A fire threatening inhabitants on Hesketh Island in Kachemak Bay was contained by Sunday after a response by Alaska Division of Forestry wildland fire and resource technicians and volunteer firefighters from Seldovia and the surrounding communities.
According to the neighbors, Nancy Klein’s sauna caught on fire last Thursdauy and a gust of wind spread it quickly to nearby brush. No residents were injured in the fire on the island. Everyone evacuated safely. Firefighters also had no injuries.
The fire was declared controlled and put into monitor status Sunday about 4 p.m., said Rob Berney, a Tongass National Forest Service firefighter. He also said that they were lucky it had rained only a day before, as the soil was much wetter than the previous week and made it easier to put out.
The fire was called in at 10:40 p.m. June 20, when Bryon Anderson and Phil Brudie spotted the fire from the other side of the island.
“We called 911 as soon as we could, and then came over to one of the houses closest to the fire to help them evacuate,” said Anderson.
The first firefighters arrived by Mako’s Water Taxi.
“It’ll be a long night,” said Matt James, the Division of Forestry Wildland Fire and Resource Technician commander from Homer, on the boat ride over.
Forestry firefighters talked about a plan of action, in case the island needed to be evacuated.
The firefighters arrived at Teresa Gray’s house, which was closest in line to the fire.
“Klein explained the situation to the neighbors and came over pounding on the door to wake me and my two little girls up,” Gray said. “Neighbors from Yukon Island came over to help me move my propane tanks and start digging a trench around my house in case the fire reached it.”
At the peak of the fire, it came within 40 to 50 yards of her house. The other houses on the island were upwind of the fire. In the summer months three families live on Hesketh Island.
Approximately 50 yards behind Gray’s house firefighters could see flames flaring up a 40-foot tree. A few years ago there was a spruce beetle epidemic, which can cause trees to instantly combust.
In the early hours of Friday morning, the volunteer Seldovia firefighters arrived to help the first four firefighters put out the flames. By 2 a.m. the flames were out, but there was still a lot of work ahead to cool down the ground and make sure there was no chance of it rekindling. Overnight the firefighters removed large diameter logs and stumps involved with numerous snags and trees that presented extensive mop up and hazards.
“It needed to be dealt with by a lot of chainsaw work and hours of pump use putting a lot of water on the fire,” said Berney.
The final size was about a half acre, according to the Division of Forestry firefighters, including Berney. He is on a two-week detail attached to the Homer and Soldotna branches of wildland firefighters.
Last week five additional firefighters from Oregon joined the Kenai Peninsula. Wildfire activity has yet to pick up in Oregon; their fire season generally occurs in July and August. This enables agencies like the Oregon Department of Forestry to send personnel all over the nation. Since early June, the department has sent 35 employees to four states, including Alaska, Arizona, Colorado and New Mexico. With more firefighters, Alaska is prepared for the fire season.

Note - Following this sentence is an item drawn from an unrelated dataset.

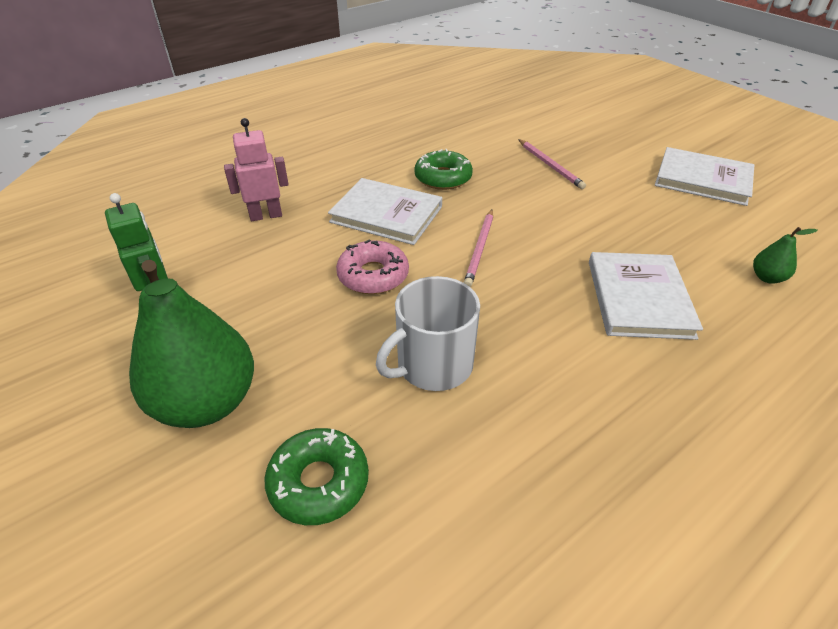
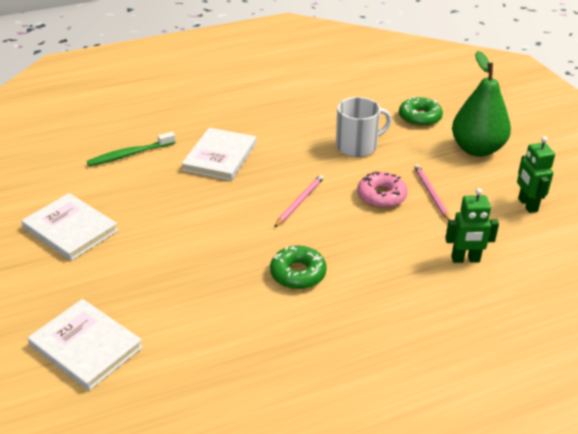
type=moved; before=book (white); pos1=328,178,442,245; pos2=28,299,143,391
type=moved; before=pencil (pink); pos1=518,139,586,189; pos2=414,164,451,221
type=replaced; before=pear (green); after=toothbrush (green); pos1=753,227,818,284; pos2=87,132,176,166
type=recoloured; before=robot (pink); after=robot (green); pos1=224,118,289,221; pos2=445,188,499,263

“The original four of us worked through the night until about 10 the next morning, when we were relieved by six additional guys from the Soldotna office,” Berney said.
Local people were grateful their homes had escaped the blaze.
“It came pretty close,” said Greg Tressler, a homeowner on the island. “I could see it from my property line. I’m very thankful the firefighters and local community helped us contain it.”
The Seldovia Firefighters are volunteer-based. Thursday night was the start of the annual Seldovia Summer Solstice Music Festival. Sisters Taylor and Ashley Haller said their father, who is fire chief and medic in Seldovia, got the crew together quickly and headed over to Hesketh Island.
Haller said, “This time of year, it is great to have emergency fire fighters (EFF’s).” Firefighters are preparing small communities and native villages with volunteers to protect themselves from fires.
A total of 76 fires were burning in Alaska this past Saturday, according to the Alaska Interagency Coordination Center. Most of these fires were ignited by lightning strikes, and are being allowed to go out on their own in a natural process. After a wildfire, cotton grass and willow re-sprout, which is beneficial to small, grazing animals. Animals adapted to life in the Arctic have coexisted with fires for thousands of years.
And the coexistence is much more apparent so far in summer 2013, with more fires expected to spark. As of Saturday, the total number of acres burned has already surpassed last year’s total of 287,000 acres.